### PROVIDED DATA
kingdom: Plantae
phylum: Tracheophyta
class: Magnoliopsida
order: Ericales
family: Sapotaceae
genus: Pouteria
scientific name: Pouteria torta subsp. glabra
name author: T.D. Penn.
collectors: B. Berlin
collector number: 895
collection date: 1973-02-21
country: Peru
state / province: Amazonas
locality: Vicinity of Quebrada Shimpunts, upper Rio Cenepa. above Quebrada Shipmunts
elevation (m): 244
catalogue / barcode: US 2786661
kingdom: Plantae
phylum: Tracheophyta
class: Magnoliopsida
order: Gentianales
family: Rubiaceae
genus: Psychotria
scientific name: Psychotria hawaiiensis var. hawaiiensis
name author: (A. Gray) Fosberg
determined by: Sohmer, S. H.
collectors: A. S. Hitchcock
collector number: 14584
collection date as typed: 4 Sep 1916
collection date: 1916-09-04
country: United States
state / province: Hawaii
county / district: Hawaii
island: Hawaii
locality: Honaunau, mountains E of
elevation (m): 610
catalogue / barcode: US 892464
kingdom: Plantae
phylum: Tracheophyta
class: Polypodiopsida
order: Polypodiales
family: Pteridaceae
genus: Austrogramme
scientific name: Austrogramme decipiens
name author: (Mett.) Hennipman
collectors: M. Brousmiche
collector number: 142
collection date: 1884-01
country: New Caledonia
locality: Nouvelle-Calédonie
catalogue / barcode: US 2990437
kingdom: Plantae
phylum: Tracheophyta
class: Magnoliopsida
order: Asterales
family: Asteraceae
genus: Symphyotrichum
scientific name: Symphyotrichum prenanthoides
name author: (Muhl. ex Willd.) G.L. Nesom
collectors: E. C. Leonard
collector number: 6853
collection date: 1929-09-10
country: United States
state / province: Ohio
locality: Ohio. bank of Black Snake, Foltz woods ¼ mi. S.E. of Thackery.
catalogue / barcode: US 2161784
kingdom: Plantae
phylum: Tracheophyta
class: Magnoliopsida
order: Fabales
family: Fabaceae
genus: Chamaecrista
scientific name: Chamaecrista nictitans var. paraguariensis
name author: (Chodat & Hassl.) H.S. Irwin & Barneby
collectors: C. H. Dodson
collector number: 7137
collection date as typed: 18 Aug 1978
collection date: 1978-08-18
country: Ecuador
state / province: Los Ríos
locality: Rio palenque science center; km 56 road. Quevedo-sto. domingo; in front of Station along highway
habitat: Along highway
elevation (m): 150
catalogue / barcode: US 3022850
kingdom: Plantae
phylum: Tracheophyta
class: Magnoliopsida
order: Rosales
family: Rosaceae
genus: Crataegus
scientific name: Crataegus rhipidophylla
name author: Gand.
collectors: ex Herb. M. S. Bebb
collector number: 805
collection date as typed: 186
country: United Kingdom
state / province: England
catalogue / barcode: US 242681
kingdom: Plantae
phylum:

### AIM OF THE TASK
Render every line of the records above as a numbered list, leaving out any blank lines.

### THE SOLUTION
1. kingdom: Plantae
2. phylum: Tracheophyta
3. class: Magnoliopsida
4. order: Ericales
5. family: Sapotaceae
6. genus: Pouteria
7. scientific name: Pouteria torta subsp. glabra
8. name author: T.D. Penn.
9. collectors: B. Berlin
10. collector number: 895
11. collection date: 1973-02-21
12. country: Peru
13. state / province: Amazonas
14. locality: Vicinity of Quebrada Shimpunts, upper Rio Cenepa. above Quebrada Shipmunts
15. elevation (m): 244
16. catalogue / barcode: US 2786661
17. kingdom: Plantae
18. phylum: Tracheophyta
19. class: Magnoliopsida
20. order: Gentianales
21. family: Rubiaceae
22. genus: Psychotria
23. scientific name: Psychotria hawaiiensis var. hawaiiensis
24. name author: (A. Gray) Fosberg
25. determined by: Sohmer, S. H.
26. collectors: A. S. Hitchcock
27. collector number: 14584
28. collection date as typed: 4 Sep 1916
29. collection date: 1916-09-04
30. country: United States
31. state / province: Hawaii
32. county / district: Hawaii
33. island: Hawaii
34. locality: Honaunau, mountains E of
35. elevation (m): 610
36. catalogue / barcode: US 892464
37. kingdom: Plantae
38. phylum: Tracheophyta
39. class: Polypodiopsida
40. order: Polypodiales
41. family: Pteridaceae
42. genus: Austrogramme
43. scientific name: Austrogramme decipiens
44. name author: (Mett.) Hennipman
45. collectors: M. Brousmiche
46. collector number: 142
47. collection date: 1884-01
48. country: New Caledonia
49. locality: Nouvelle-Calédonie
50. catalogue / barcode: US 2990437
51. kingdom: Plantae
52. phylum: Tracheophyta
53. class: Magnoliopsida
54. order: Asterales
55. family: Asteraceae
56. genus: Symphyotrichum
57. scientific name: Symphyotrichum prenanthoides
58. name author: (Muhl. ex Willd.) G.L. Nesom
59. collectors: E. C. Leonard
60. collector number: 6853
61. collection date: 1929-09-10
62. country: United States
63. state / province: Ohio
64. locality: Ohio. bank of Black Snake, Foltz woods ¼ mi. S.E. of Thackery.
65. catalogue / barcode: US 2161784
66. kingdom: Plantae
67. phylum: Tracheophyta
68. class: Magnoliopsida
69. order: Fabales
70. family: Fabaceae
71. genus: Chamaecrista
72. scientific name: Chamaecrista nictitans var. paraguariensis
73. name author: (Chodat & Hassl.) H.S. Irwin & Barneby
74. collectors: C. H. Dodson
75. collector number: 7137
76. collection date as typed: 18 Aug 1978
77. collection date: 1978-08-18
78. country: Ecuador
79. state / province: Los Ríos
80. locality: Rio palenque science center; km 56 road. Quevedo-sto. domingo; in front of Station along highway
81. habitat: Along highway
82. elevation (m): 150
83. catalogue / barcode: US 3022850
84. kingdom: Plantae
85. phylum: Tracheophyta
86. class: Magnoliopsida
87. order: Rosales
88. family: Rosaceae
89. genus: Crataegus
90. scientific name: Crataegus rhipidophylla
91. name author: Gand.
92. collectors: ex Herb. M. S. Bebb
93. collector number: 805
94. collection date as typed: 186
95. country: United Kingdom
96. state / province: England
97. catalogue / barcode: US 242681
98. kingdom: Plantae
99. phylum:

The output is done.